Gallipoli: the mere name summons the story of this well-known campaign of the First World War. And the story of Gallipoli, where in August 1915 the Allied forces made their last valiant effort against the Turks, is one of infamous might-have-beens. If only the Allies had held out a little longer, pushed a little harder, had better luck—Gallipoli might have been the decisive triumph that knocked the Ottoman Empire out of the First World War. But the story is just that, author Rhys Crawley tells us: a story. Not only was the outcome at Gallipoli not close, but the operation was flawed from the start, and an inevitable failure.

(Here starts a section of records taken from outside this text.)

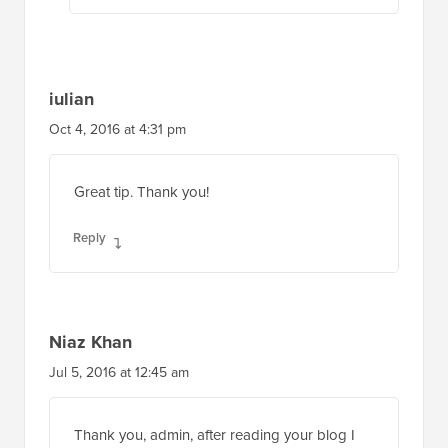
iulian
Oct 4, 2016 at 4:31 pm
Great tip. Thank you!
Reply
Niaz Khan
Jul 5, 2016 at 12:45 am
Thank you, admin, after reading your blog I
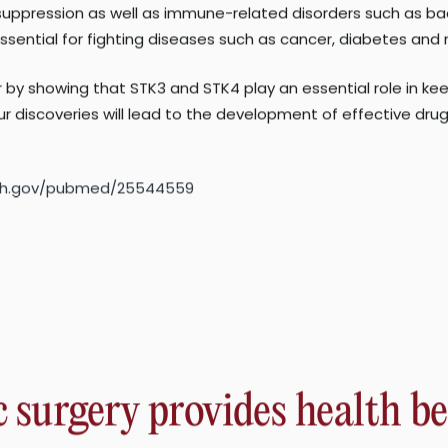
molecular mechanisms by which STK3 and STK4 regulate autop
suppression as well as immune-related disorders such as bac
ssential for fighting diseases such as cancer, diabetes and
y showing that STK3 and STK4 play an essential role in kee
r discoveries will lead to the development of effective dr
.nih.gov/pubmed/25544559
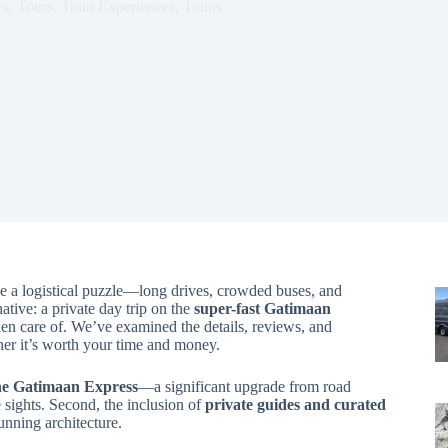
ws
,
Tours
,
Train Experiences
,
Trains
ike a logistical puzzle—long drives, crowded buses, and
native: a private day trip on the
super-fast Gatimaan
aken care of. We’ve examined the details, reviews, and
her it’s worth your time and money.
the Gatimaan Express
—a significant upgrade from road
sights. Second, the inclusion of
private guides and curated
unning architecture.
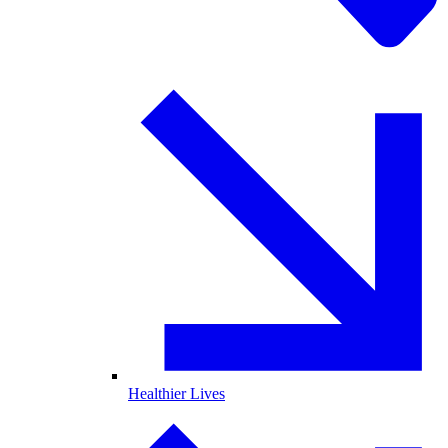
Healthier Lives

A painstaking effort to set the historical record straight, Climax at Gallipoli examines the performance of the Allies’ Mediterranean Expeditionary Force from the beginning of the Gallipoli Campaign to the bitter end. Crawley reminds us that in 1915, the second year of the war, the Allies were still trying to adapt to a new form of warfare, with static defense replacing the maneuver and offensive strategies of earlier British doctrine. In the attempt both the MEF at Gallipoli and the British Expeditionary Force on the Western Front aimed for too much—and both failed. To explain why, Crawley focuses on the operational level of war in the campaign, scrutinizing planning, command, mobility, fire support, interservice cooperation, and logistics. His work draws on unprecedented research into the files of military organizations across the United Kingdom and Australia.
The result is a view of the Gallipoli Campaign unique in its detail and scope, as well as in its conclusions—a book that looks past myth and distortion to the facts, and the truth, of what happened at this critical juncture in twentieth-century history.